The variable plant architecture of Lagerstroemia is an ideal material for studying plant architecture traits of woody plants, however, there are few reports on QTL mapping of plant architecture traits, which makes it difficult to carry out more systematic and complete research. In this study, a population of 188 BC2 progenies with obvious strain segregation were selected as the mapping population and three molecular markers of AFLP, g-SSR, and EST-SSR were used to construct a genetic linkage map. In addition, QTL mapping of the plant architecture traits of Lagerstroemia, including plant height, crown width, primary lateral branch height and internode length, aims to provide a basis for the directional cultivation of Lagerstroemia.

2. Materials and Methods

2.1. Plant Materials

The F1 progenies came from a L. fauriei × L. indica “Pocomoke” cross in 2011. L. fauriei was an arbor (>3 m) with long internodes (internode length of new branches > 4 cm), and “Pocomoke” was a dwarf shrub (0.3–0.6 m) with short internodes (internode length of new branches < 1.8 cm).

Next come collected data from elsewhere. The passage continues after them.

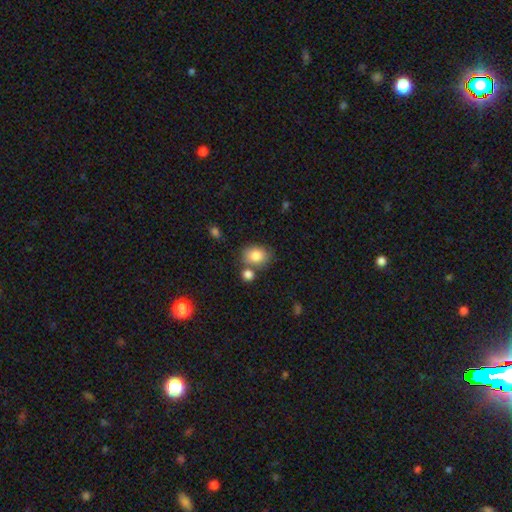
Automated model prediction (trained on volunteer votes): A smooth galaxy with no disk features (83%) that is in between round and cigar-shaped (58%). Merging: none (61%).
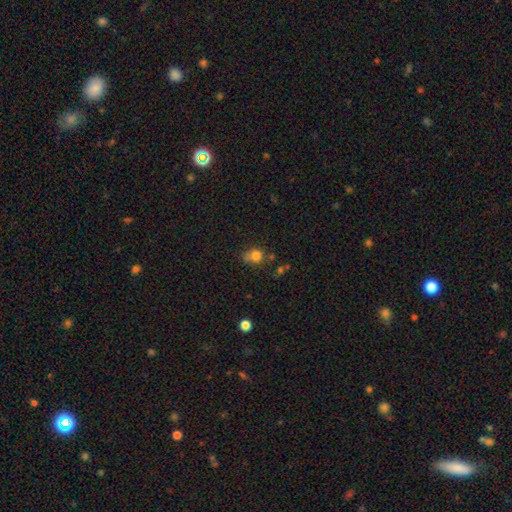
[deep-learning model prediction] Overall: smooth (79%). How rounded: round (55%; in between 43%). Merging: none (45%; minor disturbance 32%).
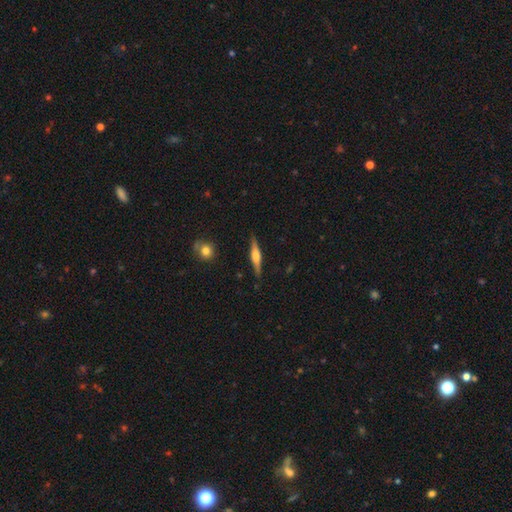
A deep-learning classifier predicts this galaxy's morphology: smooth_or_featured: featured or disk (p=0.63) [alt: smooth p=0.31]
disk_edge_on: yes (p=0.97) [alt: no p=0.03]
edge_on_bulge: rounded (p=0.83) [alt: boxy p=0.12]
merging: none (p=0.88) [alt: minor disturbance p=0.09]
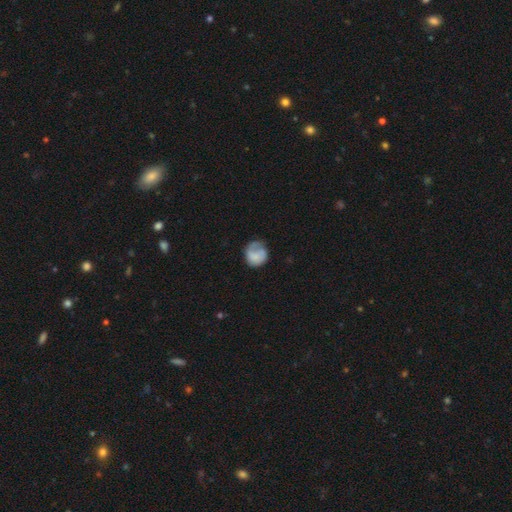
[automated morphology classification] Smooth or featured: smooth — 62% (featured or disk — 30%)
How rounded: round — 74% (in between — 25%)
Merging: none — 44% (minor disturbance — 29%)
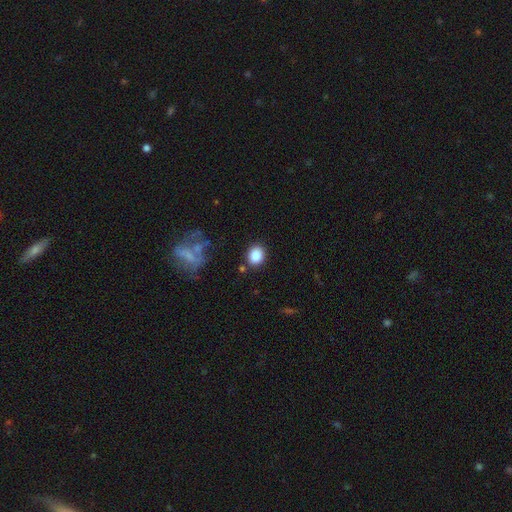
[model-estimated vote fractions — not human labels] smooth_or_featured: smooth (p=0.86) [alt: star or artifact p=0.09]
how_rounded: round (p=0.62) [alt: in between p=0.37]
merging: none (p=0.81) [alt: minor disturbance p=0.12]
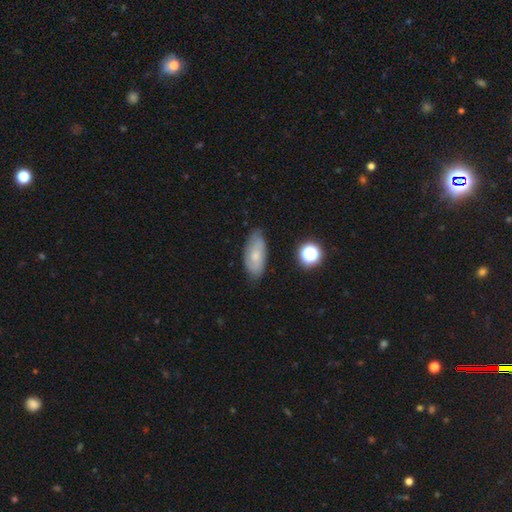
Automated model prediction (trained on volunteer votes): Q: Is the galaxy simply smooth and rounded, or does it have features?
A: smooth — 59%.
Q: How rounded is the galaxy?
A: in between — 88%.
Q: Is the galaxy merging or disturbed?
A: none — 72%.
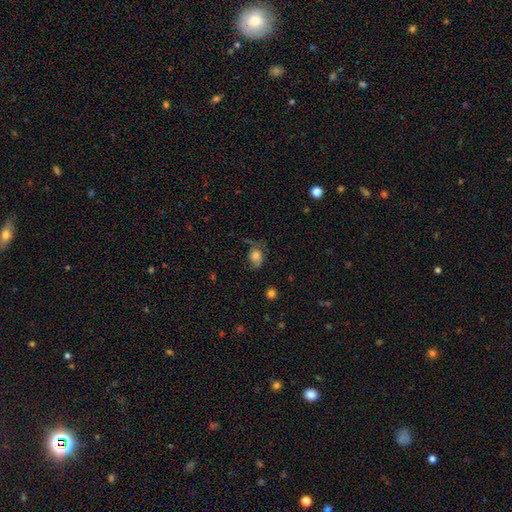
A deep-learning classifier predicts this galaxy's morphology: A smooth galaxy with no disk features (70%) that is in between round and cigar-shaped (58%).

Vote fractions:
- Smooth or featured? smooth: 70% / featured or disk: 19% / star or artifact: 11%
- How rounded? in between: 58% / round: 41% / cigar-shaped: 1%
- Merging? none: 46% / minor disturbance: 32% / major disturbance: 18% / merger: 3%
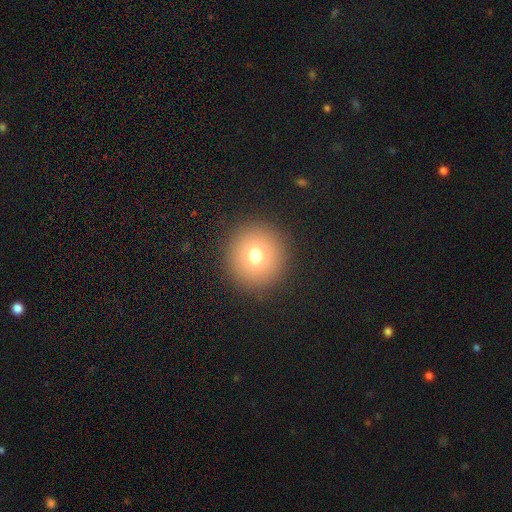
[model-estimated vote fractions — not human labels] smooth-or-featured: smooth: 72% | star or artifact: 15% | featured or disk: 13%
  how-rounded: round: 95% | in between: 4% | cigar-shaped: 1%
  merging: none: 91% | minor disturbance: 5% | major disturbance: 3% | merger: 1%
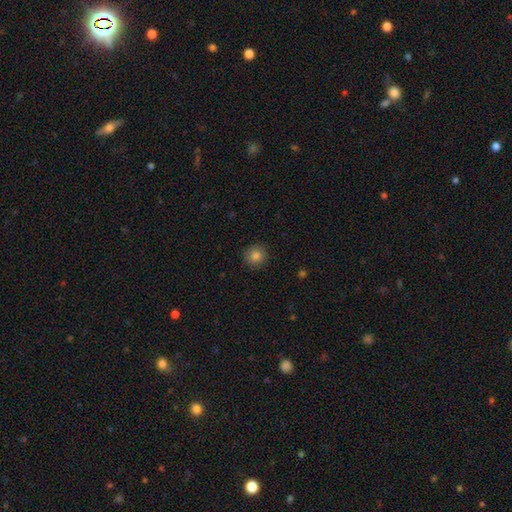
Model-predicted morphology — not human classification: This appears to be a smooth galaxy with no disk features (83%) that is round (92%). Merging: none (89%).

One progeny in F1 population was selected to backcross with “Pocomoke” to produce the BC1 population in 2013. One non-dwarf progeny in the BC1 population was used to cross with “Pocomoke” and produced 188 BC2 progenies in 2015. All the BC2 progenies were cultivated at China National Engineering Research Center for Floriculture (CNERCF) in Beijing (40°020′ N, 115°500′ E).

2.2. Phenotypic Data Collection

At the end of the vegetative stage, four traits, including plant height, crown width, primary lateral branch height, internode length were measured in 2017. Three traits (plant height, crown width and primary lateral branch height) were measured once for each individual, the methods refer to Ye et al. [26]. Plant height refers to the vertical distance between the highest point of the plant and the ground level. Primary lateral branch height refers to the vertical distance between the first branch point of the plant and the ground level. We evaluated internode length for each individual from three different orientations and selected annual branches. The crown width was measured twice and the average value of the east–west and north–south directions was taken. Data were processed using software SPSS 20.0 (SPSS, Chicago, IL, USA), and histograms of frequency were drawn.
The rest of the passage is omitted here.